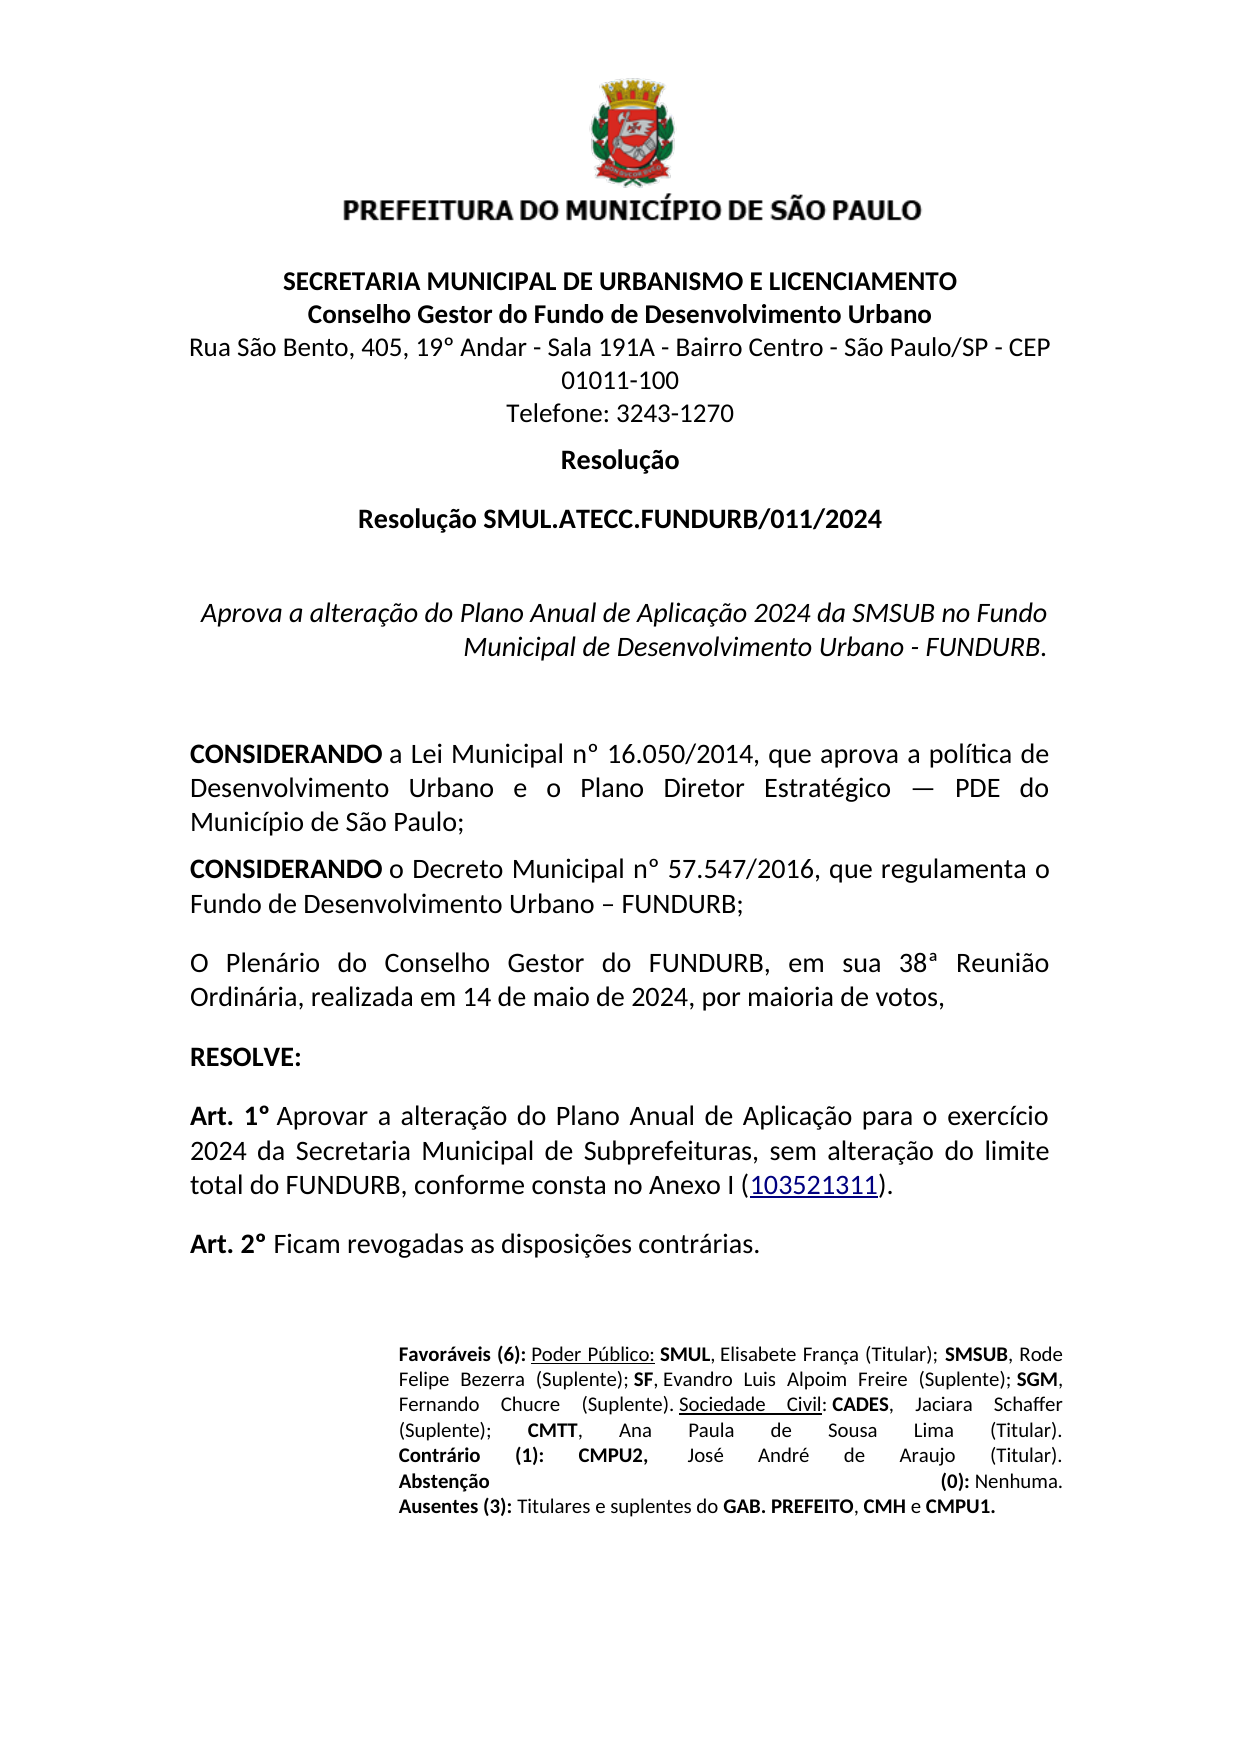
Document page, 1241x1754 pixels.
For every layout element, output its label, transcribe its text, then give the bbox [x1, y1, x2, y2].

text Rua São Bento, 405, 19º Andar - Sala 191A - Bairro Centro - São Paulo/SP - CEP 01011-100 [177, 330, 1063, 396]
text O Plenário do Conselho Gestor do FUNDURB, em sua 38ª Reunião Ordinária, realizada em 14 de maio de 2024, por maioria de votos, [190, 945, 1051, 1014]
text SECRETARIA MUNICIPAL DE URBANISMO E LICENCIAMENTO [177, 264, 1063, 297]
text Aprova a alteração do Plano Anual de Aplicação 2024 da SMSUB no Fundo Municipal de Desenvolvimento Urbano - FUNDURB. [190, 595, 1051, 664]
text RESOLVE: [190, 1039, 1051, 1073]
text CONSIDERANDO a Lei Municipal nº 16.050/2014, que aprova a política de Desenvolvimento Urbano e o Plano Diretor Estratégico — PDE do Município de São Paulo; [190, 736, 1051, 839]
text Favoráveis (6): Poder Público: SMUL, Elisabete França (Titular); SMSUB, Rode Felipe Bezerra (Suplente); SF, Evandro Luis Alpoim Freire (Suplente); SGM, Fernando Chucre (Suplente). Sociedade Civil: CADES, Jaciara Schaffer (Suplente); CMTT, Ana Paula de Sousa Lima (Titular). Contrário (1): CMPU2, José André de Araujo (Titular). Abstenção (0): Nenhuma. Ausentes (3): Titulares e suplentes do GAB. PREFEITO, CMH e CMPU1. [398, 1341, 1063, 1519]
text Resolução [190, 442, 1051, 476]
text Telefone: 3243-1270 [177, 396, 1063, 429]
text Conselho Gestor do Fundo de Desenvolvimento Urbano [177, 297, 1063, 330]
text Art. 1º Aprovar a alteração do Plano Anual de Aplicação para o exercício 2024 da Secretaria Municipal de Subprefeituras, sem alteração do limite total do FUNDURB, conforme consta no Anexo I (103521311). [190, 1098, 1051, 1201]
text Resolução SMUL.ATECC.FUNDURB/011/2024 [190, 501, 1051, 570]
text CONSIDERANDO o Decreto Municipal nº 57.547/2016, que regulamenta o Fundo de Desenvolvimento Urbano – FUNDURB; [190, 851, 1051, 920]
text Art. 2º Ficam revogadas as disposições contrárias. [190, 1226, 1051, 1261]
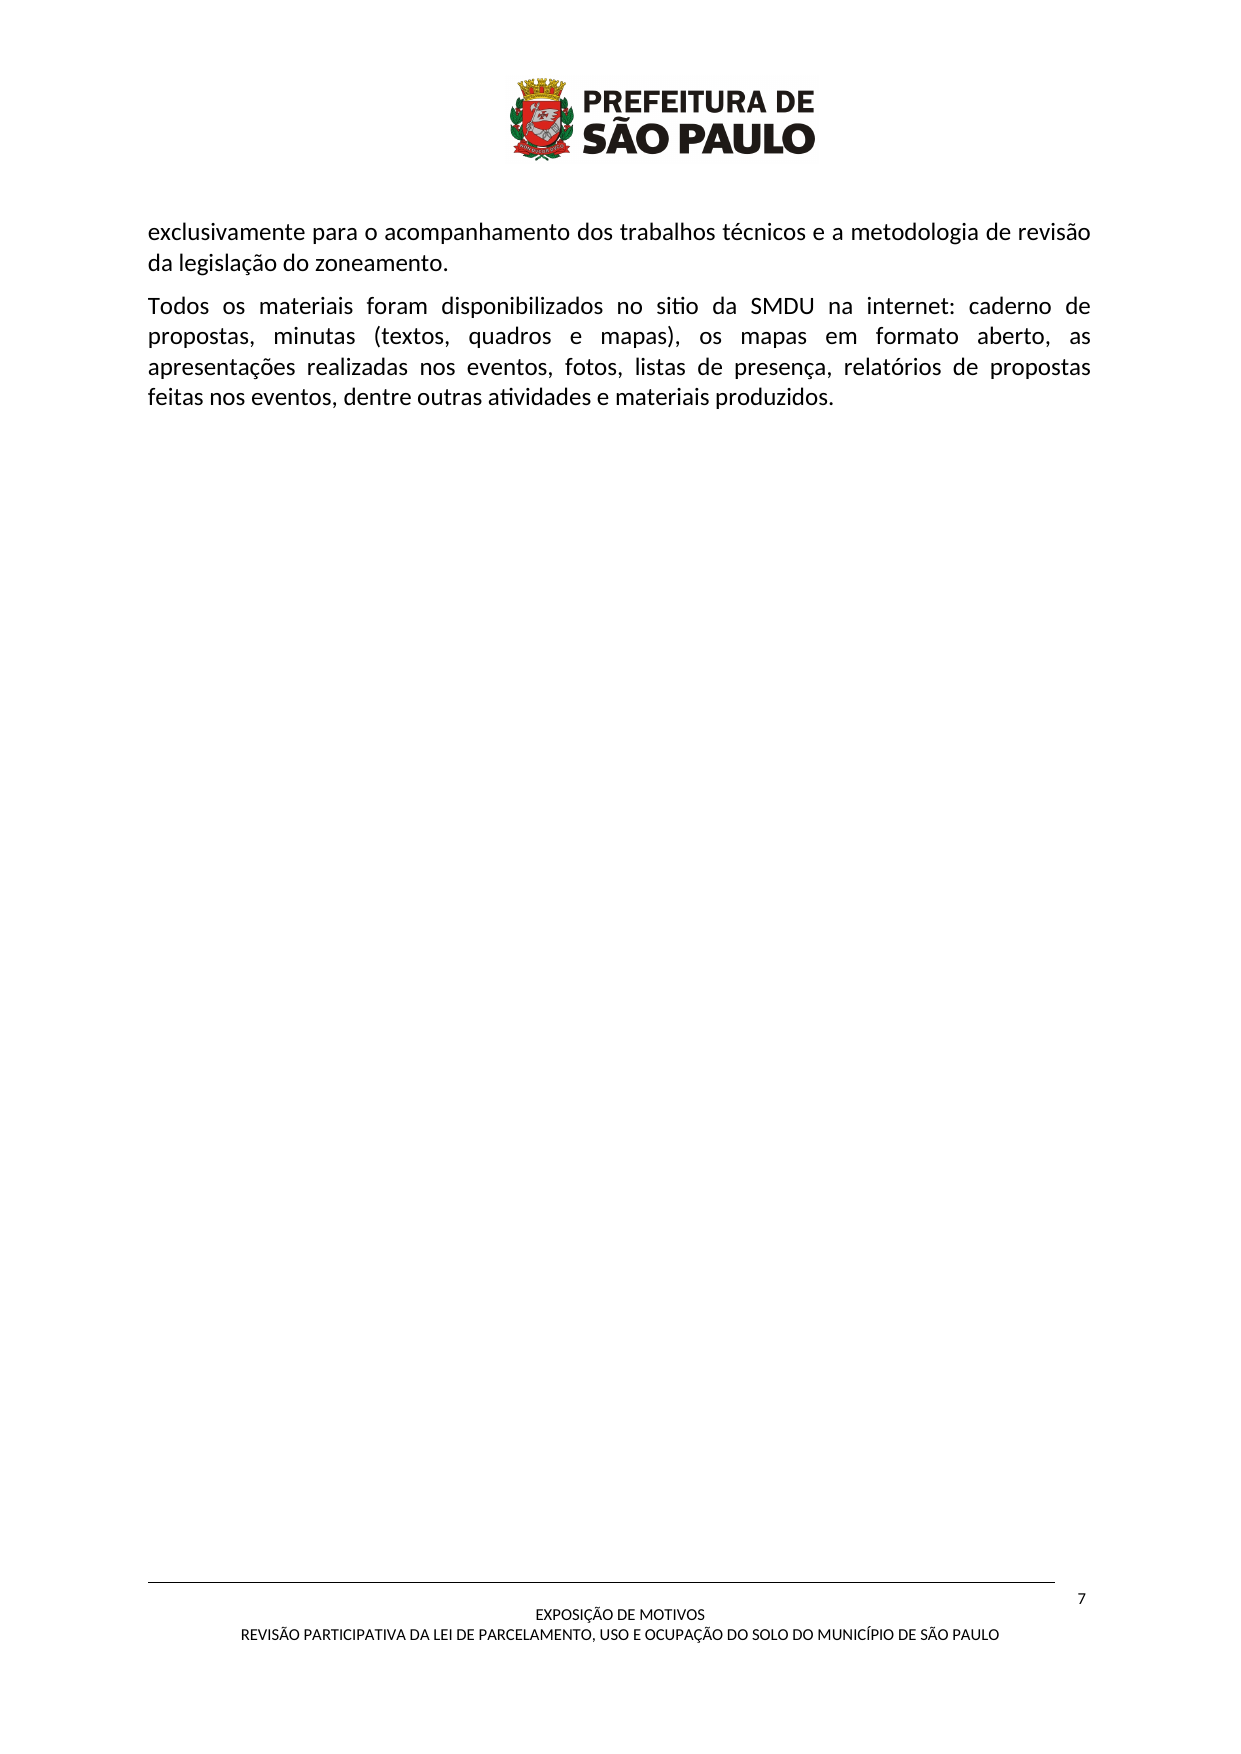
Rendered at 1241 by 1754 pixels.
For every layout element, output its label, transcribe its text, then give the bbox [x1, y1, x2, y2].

text exclusivamente para o acompanhamento dos trabalhos técnicos e a metodologia de revisão da legislação do zoneamento. [148, 216, 1092, 277]
text Todos os materiais foram disponibilizados no sitio da SMDU na internet: caderno de propostas, minutas (textos, quadros e mapas), os mapas em formato aberto, as apresentações realizadas nos eventos, fotos, listas de presença, relatórios de propostas feitas nos eventos, dentre outras atividades e materiais produzidos. [148, 290, 1092, 412]
picture [505, 75, 819, 164]
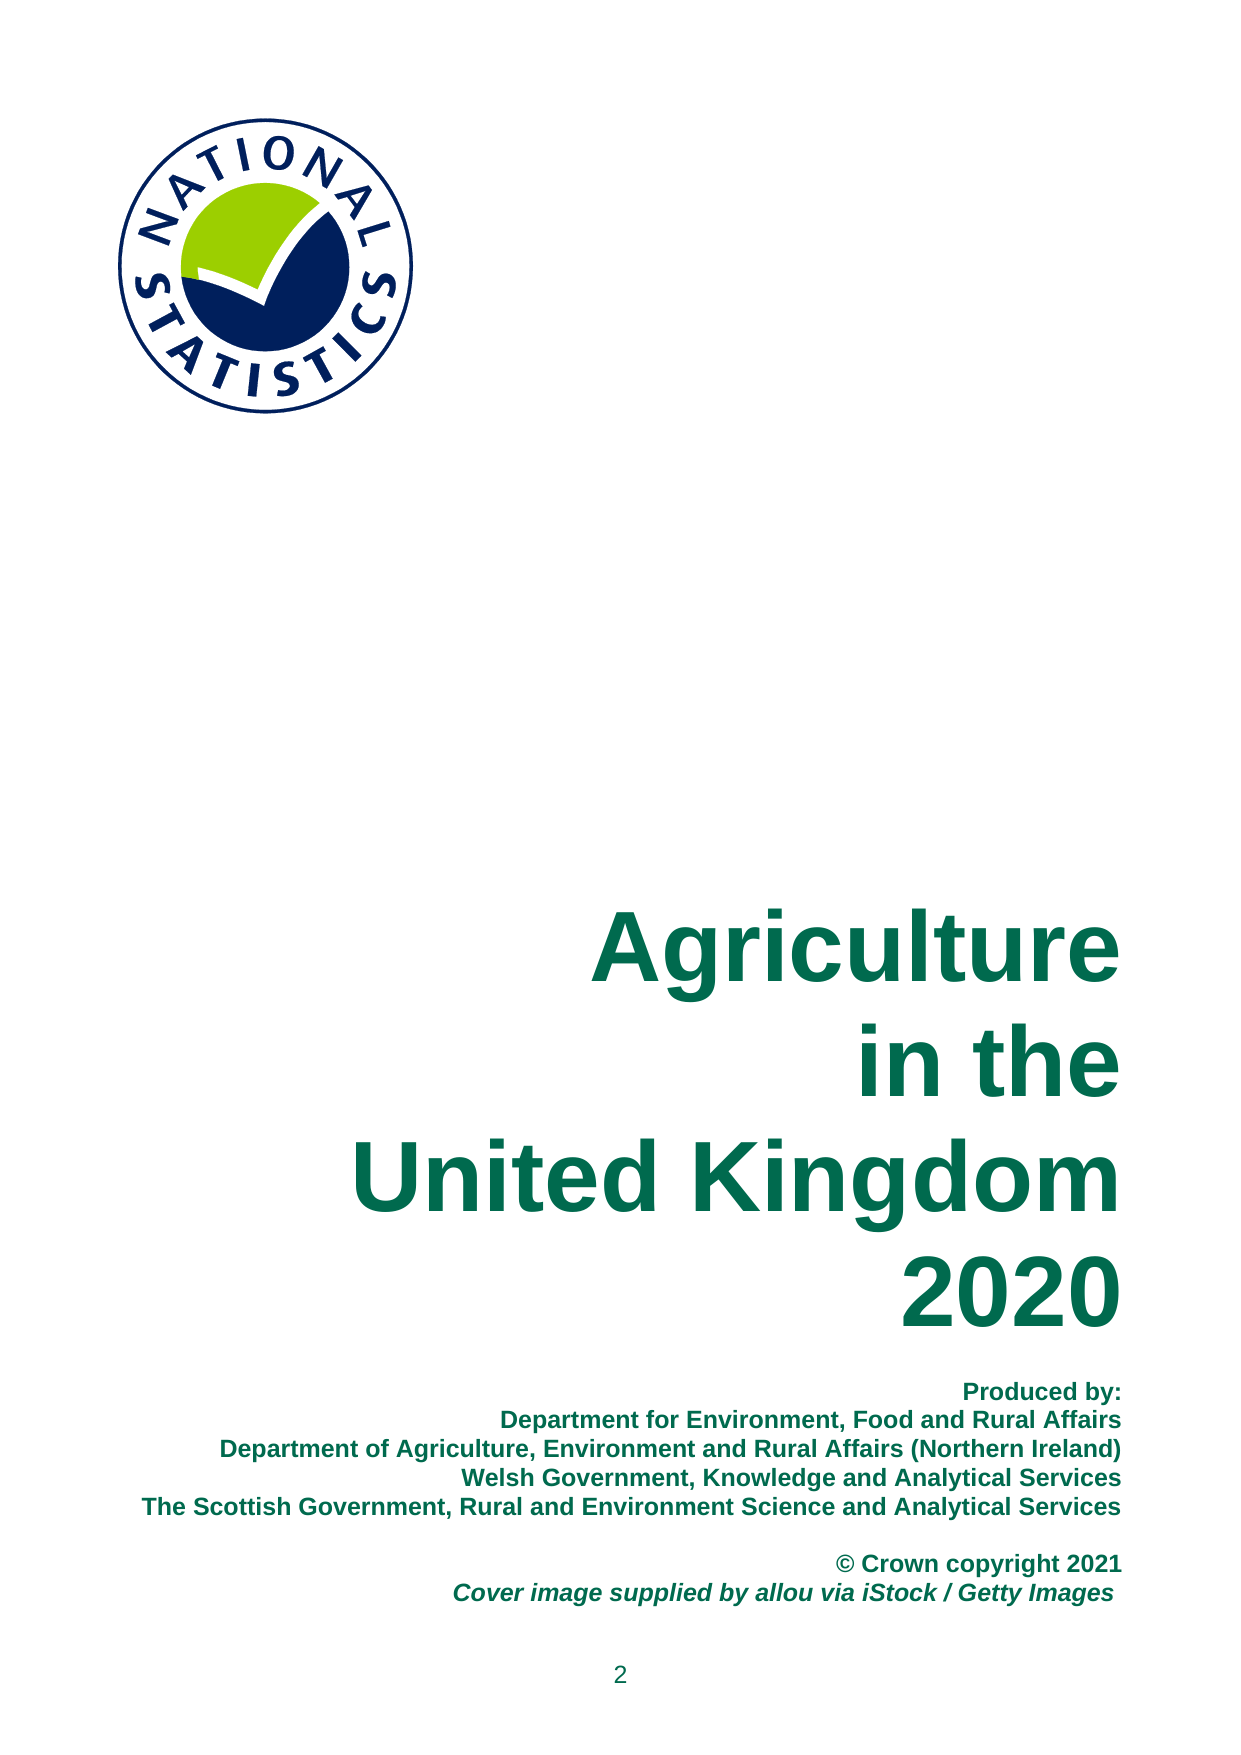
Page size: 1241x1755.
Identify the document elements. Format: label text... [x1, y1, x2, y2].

⁂

# INSTRUCTION:
Convert every line of the entries above into a Markdown table with the columns Row and Line, numbering the rows in order and skipping blank lines. Leave the pictures out of your answer.

# SOLUTION TO THIS PROBLEM:
| Row | Line |
|---|---|
| 1 | Document page, 1241x1754 pixels. |
| 2 | For every layout element, output its label, transcribe its text, then give the bbox [x1, y1, x2, y2]. |
| 3 | text Rua São Bento, 405, 19º Andar - Sala 191A - Bairro Centro - São Paulo/SP - CEP 01011-100 [177, 330, 1063, 396] |
| 4 | text O Plenário do Conselho Gestor do FUNDURB, em sua 38ª Reunião Ordinária, realizada em 14 de maio de 2024, por maioria de votos, [190, 945, 1051, 1014] |
| 5 | text SECRETARIA MUNICIPAL DE URBANISMO E LICENCIAMENTO [177, 264, 1063, 297] |
| 6 | text Aprova a alteração do Plano Anual de Aplicação 2024 da SMSUB no Fundo Municipal de Desenvolvimento Urbano - FUNDURB. [190, 595, 1051, 664] |
| 7 | text RESOLVE: [190, 1039, 1051, 1073] |
| 8 | text CONSIDERANDO a Lei Municipal nº 16.050/2014, que aprova a política de Desenvolvimento Urbano e o Plano Diretor Estratégico — PDE do Município de São Paulo; [190, 736, 1051, 839] |
| 9 | text Favoráveis (6): Poder Público: SMUL, Elisabete França (Titular); SMSUB, Rode Felipe Bezerra (Suplente); SF, Evandro Luis Alpoim Freire (Suplente); SGM, Fernando Chucre (Suplente). Sociedade Civil: CADES, Jaciara Schaffer (Suplente); CMTT, Ana Paula de Sousa Lima (Titular). Contrário (1): CMPU2, José André de Araujo (Titular). Abstenção (0): Nenhuma. Ausentes (3): Titulares e suplentes do GAB. PREFEITO, CMH e CMPU1. [398, 1341, 1063, 1519] |
| 10 | text Resolução [190, 442, 1051, 476] |
| 11 | text Telefone: 3243-1270 [177, 396, 1063, 429] |
| 12 | text Conselho Gestor do Fundo de Desenvolvimento Urbano [177, 297, 1063, 330] |
| 13 | text Art. 1º Aprovar a alteração do Plano Anual de Aplicação para o exercício 2024 da Secretaria Municipal de Subprefeituras, sem alteração do limite total do FUNDURB, conforme consta no Anexo I (103521311). [190, 1098, 1051, 1201] |
| 14 | text Resolução SMUL.ATECC.FUNDURB/011/2024 [190, 501, 1051, 570] |
| 15 | text CONSIDERANDO o Decreto Municipal nº 57.547/2016, que regulamenta o Fundo de Desenvolvimento Urbano – FUNDURB; [190, 851, 1051, 920] |
| 16 | text Art. 2º Ficam revogadas as disposições contrárias. [190, 1226, 1051, 1261] |
| 17 | Rendered at 1241 by 1754 pixels. |
| 18 | For every layout element, output its label, transcribe its text, then give the bbox [x1, y1, x2, y2]. |
| 19 | text exclusivamente para o acompanhamento dos trabalhos técnicos e a metodologia de revisão da legislação do zoneamento. [148, 216, 1092, 277] |
| 20 | text Todos os materiais foram disponibilizados no sitio da SMDU na internet: caderno de propostas, minutas (textos, quadros e mapas), os mapas em formato aberto, as apresentações realizadas nos eventos, fotos, listas de presença, relatórios de propostas feitas nos eventos, dentre outras atividades e materiais produzidos. [148, 290, 1092, 412] |
| 21 | picture [505, 75, 819, 164] |
| 22 | Page size: 1241x1755. |
| 23 | Identify the document elements. Format: label text... [x1, y1, x2, y2]. |